* **DOCUMENT SEGMENT**
*** Begin section ***

However, admittedly not until somewhat later in the process, several organized dental groups took notice and developed concerns regarding the proposed rule language.

Although some of the new requirements dealt with issues such as informed consent, record alterations, retention of one’s appointment book, and maintenance of electronic dental records – which were largely non-controversial – the portion of the new Rule language singled out as being the most objectionable or controversial had been limited to language added to Sections 1(a) through 1(e) (please see existing rule language, and the previously proposed new language, denoted by underline, at the end of this update).

Following a January, 2014 Florida Dental Association House of Delegates (FDA HOD) meeting in Tampa, in which BOD Chair, Dr. Joe Thomas, was present for a Q & A regarding the issue, I sent out an email to our executive board and other interested parties with information and concerns expressed. Soon thereafter, our president, Mark Braxton, appointed an ad hoc committee (composed of myself as chair, also Larry Nissen, Tom Bowers, and Mike Huey) to further study and discuss the issue. As a result, we voted to develop a position letter, which we then brought to our board for approval, and forwarded it to the BOD, in which we stated opposition to the addition of new language to the existing rule.

Soon thereafter, however, the BOD passed the new rule language at a May, 16 meeting. Following this, a greater level of concern developed among multiple other dental groups, and among grass roots dentists throughout the state.

The Florida Dental Association (FDA) then jumped on board and, at a
June 13-14 HOD meeting, passed a resolution to “oppose the recent addition of language within Rule 64B5-17.002, Paragraph 1(a) through 1(e), and take such steps as appropriate, up to and including, a challenge of the proposed rule.”

Soon thereafter, FSOMS and FDA sent letters to the BOD requesting an appearance to discuss the Rue language further at a planned “Rule Workshop” scheduled for August 22 in Orlando. Leading up the workshop, I had also communicated with all of the other specialty groups in Florida (excluding oral path, radiology, public health), and all of whom agreed to join us (FSOMS) in appearing before the BOD to express the same/similar message.

The August 22 Rule Workshop began with a brief presentation by the FDA liaison to the BOD, Dr. Don Ilkka. Following that item, Mike Huey and I both spoke before the BOD, and with reps from each of the other dental specialty groups sitting along side us at the table. A rep from AGD then followed us on the agenda.

As a result, the BOD voted to table the entire rule, and send it back to committee. Also, the previous chair of the BOD Records Task Force, Wade Winker, declined to continue his previous well-intended effort. Upon asking for another volunteer from within the BOD, the newest BOD member, and our own, TJ Tejera, agreed to be the new chair.

In search of a new direction, TJ decided to:
(1) do away with Section 1(a) through 1(e) which had caused so much consternation, and
(2) replace it with a paragraph of language, with some minor changes in wording, which had withstood the test of time, and had already been in place and in use since 1992 – by the Board of Medicine.

(Please see new language at the end of this update)

Upon seeing the new language – it appeared to help the BOD in terms of providing items which no doubt should be included within a dental or medical record, but yet with language which few, if any, could argue with or feel threatened by.

And for now – it appears to be a problem solved.

A meeting/teleconference of the BOD Dental Records Task Force was held last evening in which the new language appeared well appreciated and well liked by virtually everyone on the call. The rule would next need to pass through a vote of the Rules Committee (November 6), and then by the BOD at the next general meeting (November 21).

Anyone familiar with the rulemaking process would tell you that nothing is “final” at this point, as unforeseen changes may still occur. But in any case, this appears to be headed in the right direction, and we will continue to make every effort to keep you, our members, informed.

*** End section ***

* **RECORDED DATA**
*** Begin section ***

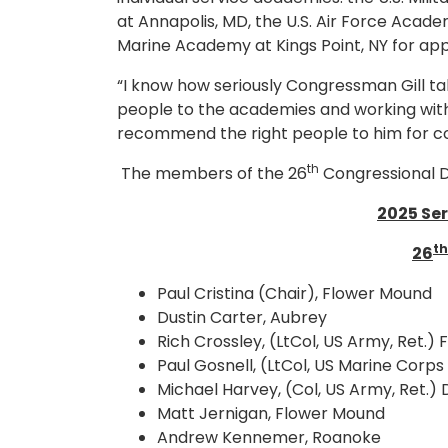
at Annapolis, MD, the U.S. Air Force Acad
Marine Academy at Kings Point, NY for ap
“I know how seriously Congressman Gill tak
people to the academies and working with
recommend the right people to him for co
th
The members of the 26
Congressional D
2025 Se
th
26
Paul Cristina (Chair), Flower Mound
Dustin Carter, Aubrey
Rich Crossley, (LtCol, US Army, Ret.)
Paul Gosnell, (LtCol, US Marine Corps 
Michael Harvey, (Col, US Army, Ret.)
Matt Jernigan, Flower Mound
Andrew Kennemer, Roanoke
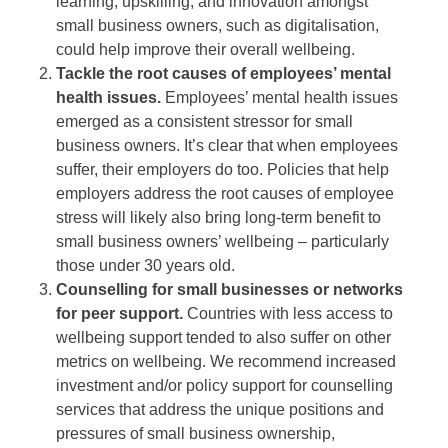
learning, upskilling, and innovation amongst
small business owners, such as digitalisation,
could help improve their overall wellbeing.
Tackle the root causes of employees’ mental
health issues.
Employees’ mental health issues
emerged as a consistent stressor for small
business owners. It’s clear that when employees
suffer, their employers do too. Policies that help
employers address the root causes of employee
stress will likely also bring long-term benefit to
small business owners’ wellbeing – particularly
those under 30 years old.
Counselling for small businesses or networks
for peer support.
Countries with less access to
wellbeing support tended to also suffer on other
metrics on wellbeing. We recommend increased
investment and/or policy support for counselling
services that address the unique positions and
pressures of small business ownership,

*** End section ***
*** Begin section ***

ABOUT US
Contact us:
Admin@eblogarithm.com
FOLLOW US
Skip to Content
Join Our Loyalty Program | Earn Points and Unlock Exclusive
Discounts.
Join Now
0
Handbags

*** End section ***
*** Begin section ***

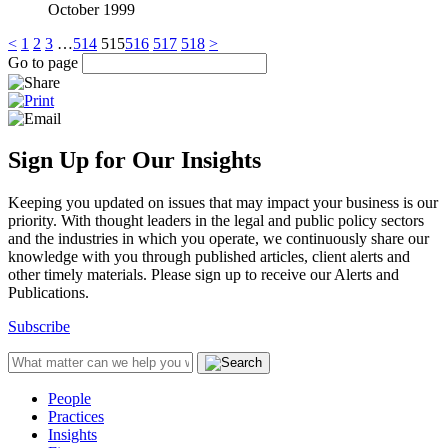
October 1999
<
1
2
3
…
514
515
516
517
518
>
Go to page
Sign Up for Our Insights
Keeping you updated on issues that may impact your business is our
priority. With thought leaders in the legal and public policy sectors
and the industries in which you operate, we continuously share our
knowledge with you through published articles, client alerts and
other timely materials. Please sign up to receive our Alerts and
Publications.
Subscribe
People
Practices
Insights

*** End section ***

* **TASK REQUIREMENTS**
Revise the dental records rule update from "In search of" to "language at the end of this update)", replacing "consternation" with "controversy".

* **SOLUTION TO THIS PROBLEM**
In search of a new direction, TJ decided to:
(1) do away with Section 1(a) through 1(e) which had caused so much controversy, and
(2) replace it with a paragraph of language, with some minor changes in wording, which had withstood the test of time, and had already been in place and in use since 1992 – by the Board of Medicine.

(Please see new language at the end of this update)